Sarà pure vero che alla stragrande maggioranza dei cittadini non interessa un bel nulla del dibattito tra le forze politiche sulla riforma elettorale e sulle riforme costituzionali.

Chi ha i problemi non solo del fine mese ma anche dell’inizio perché non ha lavoro o perché ha una pensione insufficiente o perché è talmente subissato di tasse da non poter far altro che rincorrere disperatamente le scadenze, se ne infischia altamente del “Patto del Nazareno”, del premio alla lista o alla coalizione, del Senato che muore e della sua imitazione al ribasso che si tenta di costruire.

Ma attenzione a non trasformare questa banale considerazione sulle priorità che interessano gli italiani piegati dalla crisi in una retorica ripetitiva, che trasforma le questioni politiche ed istituzionali in vicende inutili e fuorvianti che riguardano solo ed esclusivamente la casta. Perché la ripulsa e la condanna alimentate dalla vulgata dell’antipolitica si traducono in una delega ottusa ed in bianco proprio a quella casta che si repelle e si rifiuta.

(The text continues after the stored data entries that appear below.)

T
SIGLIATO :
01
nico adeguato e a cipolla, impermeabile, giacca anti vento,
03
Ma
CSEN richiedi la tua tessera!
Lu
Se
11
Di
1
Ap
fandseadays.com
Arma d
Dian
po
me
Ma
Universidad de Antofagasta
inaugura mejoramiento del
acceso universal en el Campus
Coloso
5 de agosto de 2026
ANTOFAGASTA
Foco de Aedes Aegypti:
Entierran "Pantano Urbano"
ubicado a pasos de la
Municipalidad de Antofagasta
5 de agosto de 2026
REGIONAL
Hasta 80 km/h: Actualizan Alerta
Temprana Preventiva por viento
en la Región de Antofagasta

E la delega non si esaurisce in un disimpegno passivo ma si trasforma in una indiretta autorizzazione a chi all’interno della classe politica pretende di imporre le proprie scelte disegnando riforme sulla base della proprie esclusive esigenze. Un fenomeno del genere è già stato vissuto in passato nel nostro Paese. Il ricordo della riforma elettorale realizzata dalla “Legge Acerbo” imposta da un fascismo ancora non trasformato in regime è totalmente sbiadito. Ma la retorica sul disinteresse del Paese per le alchimie della politica, che aiutò Mussolini a realizzare la riforma su cui poggiarono le basi del regime autoritario, è molto simile a quella del tempo presente. Ed il rischio che questa ondata di ripulsa popolare finisca per diventare una delega in bianco per una deriva autoritaria è più concreto che mai. L’ultima versione della legge elettorale, che Matteo Renzi vuole ora far approvare ad ogni costo approfittando del disinteresse dell’opinione pubblica, è una Legge Acerbo mille volte più pericolosa di quella originale. Perché favorisce da un lato la parcellizzazione delle opposizioni attraverso la soglia minima del tre per cento fatta apposta, insieme alle candidature plurime ed alle preferenze, per alimentare l’istinto di sopravvivenza e gli egoismi personali dei piccoli leader. E, soprattutto, perché attraverso un premio di maggioranza spropositato in favore della lista che supera il quaranta per cento o esce vincitrice in un ballottaggio normalmente disertato da una larga fetta di elettori, consente ad una minoranza di diventare l’arbitro incontrastato dei destini del Paese. L’ultima versione renziana della legge elettorale, in sostanza, spiana la strada non ad un sistema bipolare e bipartitico fondato sul principio dell’alternanza democratica, ma ad un sistema monopartitico che porta inevitabilmente ad un’involuzione autoritaria del sistema istituzionale.

È possibile che il Premier possa cambiare idea ancora una volta e tornare dallo schema del monopartito circondato da cespugli ininfluenti a quello bipolare o bipartito dell’alternanza. Ma è assolutamente certo che se riesce ad imporre la sua versione attuale, il pericolo della nascita di un regime renziano teso a ripetere l’esperienza fascista della risposta autoritaria ed antidemocratica alla crisi diventa una drammatica realtà.

Non tranquillizza sapere che Renzi non ha nulla di Mussolini. La storia non si ripete mai in maniera identica. Inquieta, semmai, registrare che il leaderismo dell’attuale Presidente del Consiglio ha molti tratti in comune con il peronismo dell’imitatore argentino del dittatore nostrano. E di un peronismo alla fiorentina, con tanto di Evita nella versione casareccia data dalla Boschi, se ne farebbe volentieri a meno!